▸ **Raw data**
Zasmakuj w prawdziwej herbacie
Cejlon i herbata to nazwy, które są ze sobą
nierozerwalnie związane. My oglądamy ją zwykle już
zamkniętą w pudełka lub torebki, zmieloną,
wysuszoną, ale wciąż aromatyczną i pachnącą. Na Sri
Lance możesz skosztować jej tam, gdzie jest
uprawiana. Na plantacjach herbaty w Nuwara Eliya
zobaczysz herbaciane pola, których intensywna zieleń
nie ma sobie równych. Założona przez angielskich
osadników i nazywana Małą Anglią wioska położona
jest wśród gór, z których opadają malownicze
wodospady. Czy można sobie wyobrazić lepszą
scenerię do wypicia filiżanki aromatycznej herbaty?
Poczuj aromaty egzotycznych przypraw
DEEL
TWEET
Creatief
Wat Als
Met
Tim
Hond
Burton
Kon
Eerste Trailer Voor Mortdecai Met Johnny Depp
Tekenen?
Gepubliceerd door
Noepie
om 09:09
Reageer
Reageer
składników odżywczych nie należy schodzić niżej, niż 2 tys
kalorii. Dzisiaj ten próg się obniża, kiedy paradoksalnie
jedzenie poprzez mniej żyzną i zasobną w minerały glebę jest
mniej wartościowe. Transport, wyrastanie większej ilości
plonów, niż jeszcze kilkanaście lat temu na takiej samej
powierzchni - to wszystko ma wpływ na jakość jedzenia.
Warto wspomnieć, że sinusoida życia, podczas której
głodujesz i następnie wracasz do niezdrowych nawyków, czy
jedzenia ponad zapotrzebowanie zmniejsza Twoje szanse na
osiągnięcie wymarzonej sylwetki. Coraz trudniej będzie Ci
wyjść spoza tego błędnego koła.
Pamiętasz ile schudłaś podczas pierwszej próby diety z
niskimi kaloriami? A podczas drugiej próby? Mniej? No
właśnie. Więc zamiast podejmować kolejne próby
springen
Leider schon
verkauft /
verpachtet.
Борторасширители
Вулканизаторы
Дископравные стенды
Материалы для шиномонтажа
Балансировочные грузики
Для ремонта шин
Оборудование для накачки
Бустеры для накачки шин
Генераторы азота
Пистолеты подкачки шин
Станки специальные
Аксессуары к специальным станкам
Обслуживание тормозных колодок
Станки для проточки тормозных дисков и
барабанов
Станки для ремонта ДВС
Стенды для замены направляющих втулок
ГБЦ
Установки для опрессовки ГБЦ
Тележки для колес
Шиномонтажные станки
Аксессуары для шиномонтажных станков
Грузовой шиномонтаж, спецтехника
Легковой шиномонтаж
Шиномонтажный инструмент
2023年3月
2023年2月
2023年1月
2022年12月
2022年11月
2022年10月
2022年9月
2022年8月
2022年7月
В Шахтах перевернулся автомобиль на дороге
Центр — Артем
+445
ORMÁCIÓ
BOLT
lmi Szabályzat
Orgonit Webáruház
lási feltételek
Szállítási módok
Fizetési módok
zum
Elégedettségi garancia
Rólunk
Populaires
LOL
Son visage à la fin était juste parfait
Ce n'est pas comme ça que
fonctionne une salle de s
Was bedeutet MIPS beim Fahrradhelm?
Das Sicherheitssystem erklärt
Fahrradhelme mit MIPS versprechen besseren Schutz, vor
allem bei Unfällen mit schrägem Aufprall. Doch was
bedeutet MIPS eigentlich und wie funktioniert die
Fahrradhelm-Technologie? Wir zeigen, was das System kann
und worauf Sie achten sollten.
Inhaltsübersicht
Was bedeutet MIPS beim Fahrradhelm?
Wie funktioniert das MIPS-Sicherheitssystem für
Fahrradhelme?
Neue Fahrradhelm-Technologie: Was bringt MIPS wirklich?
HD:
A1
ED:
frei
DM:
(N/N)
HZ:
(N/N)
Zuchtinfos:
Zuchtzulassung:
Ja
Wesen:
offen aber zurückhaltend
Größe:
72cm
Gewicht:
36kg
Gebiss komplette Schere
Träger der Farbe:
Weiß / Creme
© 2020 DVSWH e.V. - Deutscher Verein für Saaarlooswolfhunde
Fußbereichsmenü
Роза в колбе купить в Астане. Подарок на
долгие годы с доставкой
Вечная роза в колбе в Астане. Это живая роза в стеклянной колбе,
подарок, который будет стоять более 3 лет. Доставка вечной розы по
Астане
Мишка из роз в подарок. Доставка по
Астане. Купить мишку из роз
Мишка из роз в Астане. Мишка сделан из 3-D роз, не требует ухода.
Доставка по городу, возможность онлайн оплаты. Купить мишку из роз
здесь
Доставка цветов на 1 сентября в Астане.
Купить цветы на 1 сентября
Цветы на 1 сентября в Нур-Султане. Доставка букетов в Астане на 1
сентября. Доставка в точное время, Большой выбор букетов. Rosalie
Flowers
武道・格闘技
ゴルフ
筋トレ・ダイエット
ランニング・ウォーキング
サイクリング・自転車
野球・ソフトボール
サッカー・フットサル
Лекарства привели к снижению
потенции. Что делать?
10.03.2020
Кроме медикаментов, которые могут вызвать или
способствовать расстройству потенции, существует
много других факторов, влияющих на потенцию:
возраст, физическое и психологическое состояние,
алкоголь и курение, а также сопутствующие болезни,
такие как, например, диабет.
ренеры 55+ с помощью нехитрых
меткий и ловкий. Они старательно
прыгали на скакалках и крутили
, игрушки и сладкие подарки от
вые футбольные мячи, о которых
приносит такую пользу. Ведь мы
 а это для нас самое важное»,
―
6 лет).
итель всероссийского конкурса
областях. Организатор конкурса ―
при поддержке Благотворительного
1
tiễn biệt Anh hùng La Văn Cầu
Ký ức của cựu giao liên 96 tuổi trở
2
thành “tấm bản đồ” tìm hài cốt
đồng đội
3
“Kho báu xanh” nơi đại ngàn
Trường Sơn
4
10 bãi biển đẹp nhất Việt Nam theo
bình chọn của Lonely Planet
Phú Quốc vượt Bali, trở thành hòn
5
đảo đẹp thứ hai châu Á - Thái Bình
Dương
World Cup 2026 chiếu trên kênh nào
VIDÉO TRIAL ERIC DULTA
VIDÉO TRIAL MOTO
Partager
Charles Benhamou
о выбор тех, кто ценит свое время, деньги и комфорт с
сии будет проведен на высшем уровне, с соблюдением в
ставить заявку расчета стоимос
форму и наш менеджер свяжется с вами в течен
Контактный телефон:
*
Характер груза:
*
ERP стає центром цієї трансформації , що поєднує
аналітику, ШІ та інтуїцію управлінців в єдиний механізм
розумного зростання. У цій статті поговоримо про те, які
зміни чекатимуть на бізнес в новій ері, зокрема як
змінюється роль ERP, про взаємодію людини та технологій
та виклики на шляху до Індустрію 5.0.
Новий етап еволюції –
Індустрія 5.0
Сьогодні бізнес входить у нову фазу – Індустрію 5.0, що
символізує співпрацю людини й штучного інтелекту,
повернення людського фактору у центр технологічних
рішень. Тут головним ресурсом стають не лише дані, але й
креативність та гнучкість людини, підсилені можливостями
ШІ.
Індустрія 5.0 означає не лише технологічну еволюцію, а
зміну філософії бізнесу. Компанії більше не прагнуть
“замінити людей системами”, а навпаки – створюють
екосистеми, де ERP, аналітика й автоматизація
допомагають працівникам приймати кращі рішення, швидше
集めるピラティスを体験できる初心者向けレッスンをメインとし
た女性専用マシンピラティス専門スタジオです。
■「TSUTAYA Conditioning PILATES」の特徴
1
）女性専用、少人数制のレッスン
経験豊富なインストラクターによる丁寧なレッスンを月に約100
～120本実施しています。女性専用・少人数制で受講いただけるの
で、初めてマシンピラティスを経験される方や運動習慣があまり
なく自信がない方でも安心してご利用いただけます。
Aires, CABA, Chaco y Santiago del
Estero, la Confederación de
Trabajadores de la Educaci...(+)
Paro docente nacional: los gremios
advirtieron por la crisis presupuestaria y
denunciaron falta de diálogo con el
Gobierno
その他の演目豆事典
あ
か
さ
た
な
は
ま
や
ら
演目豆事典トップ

▸ **Aim of the exercise**
Reproduce every line verbatim, from the start of the items down to and including the line that contains "powierzchni - to".

▸ **Result below**
Zasmakuj w prawdziwej herbacie
Cejlon i herbata to nazwy, które są ze sobą
nierozerwalnie związane. My oglądamy ją zwykle już
zamkniętą w pudełka lub torebki, zmieloną,
wysuszoną, ale wciąż aromatyczną i pachnącą. Na Sri
Lance możesz skosztować jej tam, gdzie jest
uprawiana. Na plantacjach herbaty w Nuwara Eliya
zobaczysz herbaciane pola, których intensywna zieleń
nie ma sobie równych. Założona przez angielskich
osadników i nazywana Małą Anglią wioska położona
jest wśród gór, z których opadają malownicze
wodospady. Czy można sobie wyobrazić lepszą
scenerię do wypicia filiżanki aromatycznej herbaty?
Poczuj aromaty egzotycznych przypraw
DEEL
TWEET
Creatief
Wat Als
Met
Tim
Hond
Burton
Kon
Eerste Trailer Voor Mortdecai Met Johnny Depp
Tekenen?
Gepubliceerd door
Noepie
om 09:09
Reageer
Reageer
składników odżywczych nie należy schodzić niżej, niż 2 tys
kalorii. Dzisiaj ten próg się obniża, kiedy paradoksalnie
jedzenie poprzez mniej żyzną i zasobną w minerały glebę jest
mniej wartościowe. Transport, wyrastanie większej ilości
plonów, niż jeszcze kilkanaście lat temu na takiej samej
powierzchni - to wszystko ma wpływ na jakość jedzenia.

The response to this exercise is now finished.